Manchester City made a £70 million bid for Barcelona superstar Lionel Messi because of a misunderstanding, former CEO Garry Cook has revealed.
Cook joined the Premier League clun in 2008, shortly after Thaksin Shinawatra bought the club, and spent three years at the Etihad.
Europe’s top sides have been envious of Barcelona since Messi broke through and began his ascent to the top of world football.
And Man City tried their luck with a big offer for him after someone misunderstood what Pairoj Piempongsant, who worked with the club’s owner, said.
“We were in London on a conference call,” Cook toldThe Athletic . “Pairoj Piempongsant was getting heated. The phone was on the table and he was speaking to Paul Aldridge, who had previously been with West Ham, got himself in a bit of trouble [over Carlos Tevez and Javier Mascherano’s transfers], and was also part of Thaksin’s world.
“So picture the scene. There’s Paul with his London accent: ‘Pairoj, you got to tell me what we’re doing, it’s getting out of control’.
“Pairoj was lying on a chaise lounge, getting a massage, and shouting: ‘Yes, yes, yes! Very messy, messy, it’s getting messy’. Something got lost in translation and — on my daughter’s eyesight, this is the truth — that was misheard as ‘we’ve got to get Messi’.
“That was the enduring comedy of Manchester City, I suppose. Paul came to me afterwards: ‘Garry, this is getting confusing, I don’t know what we are doing here’. I said: ‘Put the offer in, let’s see what we come up with’.
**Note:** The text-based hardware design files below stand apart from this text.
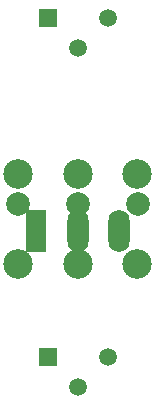
<source format=gbr>
%TF.GenerationSoftware,KiCad,Pcbnew,(5.1.9-0-10_14)*%
%TF.CreationDate,2021-10-27T21:19:31+01:00*%
%TF.ProjectId,Temp~Sensor,54656d70-7e53-4656-9e73-6f722e6b6963,rev?*%
%TF.SameCoordinates,Original*%
%TF.FileFunction,Soldermask,Bot*%
%TF.FilePolarity,Negative*%
%FSLAX46Y46*%
G04 Gerber Fmt 4.6, Leading zero omitted, Abs format (unit mm)*
G04 Created by KiCad (PCBNEW (5.1.9-0-10_14)) date 2021-10-27 21:19:31*
%MOMM*%
%LPD*%
G01*
G04 APERTURE LIST*
%ADD10C,1.520000*%
%ADD11R,1.520000X1.520000*%
%ADD12R,1.800000X3.600000*%
%ADD13O,1.800000X3.600000*%
%ADD14C,2.500000*%
%ADD15C,2.000000*%
G04 APERTURE END LIST*
D10*
%TO.C,U2*%
X132080000Y-109220000D03*
X134620000Y-106680000D03*
D11*
X129540000Y-106680000D03*
%TD*%
D10*
%TO.C,U1*%
X132080000Y-80518000D03*
X134620000Y-77978000D03*
D11*
X129540000Y-77978000D03*
%TD*%
D12*
%TO.C,J1*%
X128524000Y-96012000D03*
D13*
X132024000Y-96012000D03*
X135524000Y-96012000D03*
%TD*%
D14*
%TO.C,J2*%
X137000000Y-98806000D03*
X132000000Y-98806000D03*
X127000000Y-98806000D03*
X137000000Y-91186000D03*
X132000000Y-91186000D03*
X127000000Y-91186000D03*
%TD*%
D15*
%TO.C,J3*%
X137160000Y-98806000D03*
X132080000Y-98806000D03*
X127000000Y-98806000D03*
X137160000Y-93726000D03*
X132080000Y-93726000D03*
X127000000Y-93726000D03*
%TD*%
M02*

</source>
“Then Dave Richards called me the next day from the Premier League: ‘Garry, have you put in an offer for Lionel Messi? Seventy million pounds? Are you mad?’
“He said he’d had a call from Barcelona and they wanted to know if it was real. They were saying to Dave that, if it was real, they might have done a deal a few weeks earlier.”
Instead of signing Lionel Messi, City ended up setting a new British record transfer when they hijacked Robinho’s move to Chelsea.
“The truth — and Peter Kenyon and I still talk about it — is that Robinho thought he was going to Chelsea,” Cook added.
“Robinho was already on his way from Madrid to London and he was heading to Chelsea. We got ourselves in the middle of the flight details and put him on a private plane, still to London. Then the agent gods got to work on him.
“I’m still not sure he knew he was going to end up, ultimately, in Manchester. What he knew was that he was going to earn a lot of money playing for another team in the Premier League, whereas in Madrid he wasn’t getting game time. He was going to be a very wealthy man and you know that was the motivation.
“We announced it in the lobby of our London office, so he had never even been to Manchester before he signed.”